When open-source repositories hosted on GitHub are replicated to internal customer environments (e.g., Bitbucket), customers often need to add internal directories for commercial scanning tools (code coverage, security vulnerabilities, etc.).

This document outlines strategies to keep internal tooling isolated from the upstream public GitHub repository to avoid accidental leaks or merge conflicts.

Strategies for Isolation

Instead of adding the internal commercial tooling directly into the mirrored GitHub repository, the customer can create a brand-new internal Bitbucket repository that acts as a “wrapper.”

  • How it works: The customer creates a new Bitbucket repo. They commit their commercial tooling configurations, scan scripts, and extra directories to this repository. Then, they add your GitHub open-source repository as a Git Submodule inside it.
  • The pipeline: When their CI/CD pipeline runs, it checks out the wrapper repository, pulls down the submodule (your open-source code), and runs the scanning tools against the submodule directory.
  • Why it’s great: Your GitHub repository remains a 100% exact mirror. The customer never has to worry about accidentally pushing internal files back to your GitHub repo, and you never have to worry about merge conflicts during updates.

2. The Upstream/Downstream Branching Strategy

If the customer insists on having the internal files and the open-source code tracked in the exact same repository, they must use a branch isolation strategy.

  • How it works:
    1. The customer maintains a main branch that is a strict mirror of your GitHub repository. Nothing internal is ever committed here.
    2. They create an internal-main branch branched off main.
    3. They commit their internal scanning directories and files to internal-main.
  • Syncing updates: When you release new code on GitHub, the customer pulls those changes into their main branch, and then runs git merge main into their internal-main branch.
  • Contributing back: If the customer finds a bug and wants to push a fix back to your GitHub, they branch off main (not internal-main), commit the fix, and push that feature branch back to GitHub.
  • Why it’s great: It utilizes standard Git workflows. The internal directories literally do not exist in the history of the main branch, so they can never be synced back to GitHub.

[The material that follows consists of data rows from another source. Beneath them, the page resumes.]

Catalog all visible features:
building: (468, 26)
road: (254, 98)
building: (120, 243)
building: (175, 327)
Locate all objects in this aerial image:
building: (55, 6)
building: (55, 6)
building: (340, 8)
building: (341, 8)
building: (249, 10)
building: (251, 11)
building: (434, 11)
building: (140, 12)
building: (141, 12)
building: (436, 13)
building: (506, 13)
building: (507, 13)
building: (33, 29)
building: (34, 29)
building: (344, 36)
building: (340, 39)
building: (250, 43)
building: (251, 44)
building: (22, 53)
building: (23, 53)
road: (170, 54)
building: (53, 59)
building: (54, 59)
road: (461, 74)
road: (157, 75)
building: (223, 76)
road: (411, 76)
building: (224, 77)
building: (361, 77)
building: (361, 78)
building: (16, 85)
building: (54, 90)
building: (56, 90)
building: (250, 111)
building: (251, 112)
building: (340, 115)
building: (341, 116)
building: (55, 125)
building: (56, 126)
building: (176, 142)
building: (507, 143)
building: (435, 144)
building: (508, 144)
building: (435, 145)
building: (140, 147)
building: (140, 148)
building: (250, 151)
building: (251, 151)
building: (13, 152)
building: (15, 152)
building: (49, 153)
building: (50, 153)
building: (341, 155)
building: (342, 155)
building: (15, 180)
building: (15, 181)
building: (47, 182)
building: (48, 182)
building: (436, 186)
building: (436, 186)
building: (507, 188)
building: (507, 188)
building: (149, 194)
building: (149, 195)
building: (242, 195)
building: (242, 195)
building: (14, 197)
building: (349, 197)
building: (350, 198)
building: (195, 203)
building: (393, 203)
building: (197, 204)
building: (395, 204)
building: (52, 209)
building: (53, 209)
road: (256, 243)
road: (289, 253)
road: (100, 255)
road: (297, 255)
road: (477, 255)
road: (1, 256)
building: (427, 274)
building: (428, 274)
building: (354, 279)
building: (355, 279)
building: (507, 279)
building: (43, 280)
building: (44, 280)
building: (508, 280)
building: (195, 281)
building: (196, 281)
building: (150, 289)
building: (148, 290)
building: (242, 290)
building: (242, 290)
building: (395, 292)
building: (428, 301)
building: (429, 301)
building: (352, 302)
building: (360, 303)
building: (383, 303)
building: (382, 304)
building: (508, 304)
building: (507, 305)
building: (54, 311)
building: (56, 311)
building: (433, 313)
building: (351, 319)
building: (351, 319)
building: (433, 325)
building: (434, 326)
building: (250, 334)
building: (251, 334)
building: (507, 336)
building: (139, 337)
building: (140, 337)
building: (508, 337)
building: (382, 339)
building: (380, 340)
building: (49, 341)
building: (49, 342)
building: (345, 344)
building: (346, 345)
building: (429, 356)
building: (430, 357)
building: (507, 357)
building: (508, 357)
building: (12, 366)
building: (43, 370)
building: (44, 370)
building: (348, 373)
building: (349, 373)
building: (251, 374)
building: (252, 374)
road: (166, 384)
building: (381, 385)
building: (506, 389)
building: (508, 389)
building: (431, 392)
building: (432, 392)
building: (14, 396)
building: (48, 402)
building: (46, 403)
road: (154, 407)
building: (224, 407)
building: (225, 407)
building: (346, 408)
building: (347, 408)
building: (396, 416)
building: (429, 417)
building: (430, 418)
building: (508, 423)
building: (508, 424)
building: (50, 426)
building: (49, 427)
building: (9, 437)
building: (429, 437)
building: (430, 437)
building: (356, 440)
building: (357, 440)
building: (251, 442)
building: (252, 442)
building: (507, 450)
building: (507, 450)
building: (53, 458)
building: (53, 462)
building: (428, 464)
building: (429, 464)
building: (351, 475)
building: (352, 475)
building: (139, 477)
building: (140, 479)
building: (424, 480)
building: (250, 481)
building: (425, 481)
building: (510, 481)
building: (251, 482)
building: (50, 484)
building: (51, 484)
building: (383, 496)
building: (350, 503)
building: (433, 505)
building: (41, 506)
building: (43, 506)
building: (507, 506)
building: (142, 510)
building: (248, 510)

3. Externalize the Configuration in CI/CD

Often, security and code-coverage tools require a configuration file (like a .sonar folder, Fortify configs, or pipeline YAMLs). Instead of committing these directly to the source code repository, the customer can inject them at runtime.

  • How it works: The customer keeps their Bitbucket mirrored repository completely identical to your GitHub repo. They place the scanning tool directories into a second, completely separate Bitbucket repository.
  • The pipeline: During their CI/CD build process, the pipeline clones the mirrored open-source repo, then immediately clones the “tooling” repo, copies the required directories into the workspace, and runs the scan.
  • Why it’s great: It entirely decouples the source code from the infrastructure/tooling, avoiding any Git history modifications.

4. Gitignore (Only if the directories are generated, not committed)

If the commercial tools simply generate directories (like an out/, coverage/, or reports/ folder) and those folders do not actually need to be tracked in Bitbucket’s version control:

  • How it works: Ensure the customer does not run git add on those directories.
  • They can add the directories to a global .gitignore on their CI/CD build servers, or add .git/info/exclude locally in their Bitbucket repo environment.
  • Note: You could add these commercial directory names to the .gitignore file hosted on your public GitHub. It doesn’t hurt your open-source repo to ignore standard commercial tool outputs (e.g., adding .sonar/ to your public .gitignore), and it prevents the customer from accidentally committing them.

Recommendation for Customers

“To ensure seamless updates from our upstream GitHub repository without merge conflicts or accidentally leaking your internal configurations, we recommend not committing your tooling directories directly to the mirrored source code branch. Instead, either keep your tooling in a parent wrapper repository using Git Submodules, or maintain a distinct internal branch that merges updates from our main branch but is never pushed back upstream.”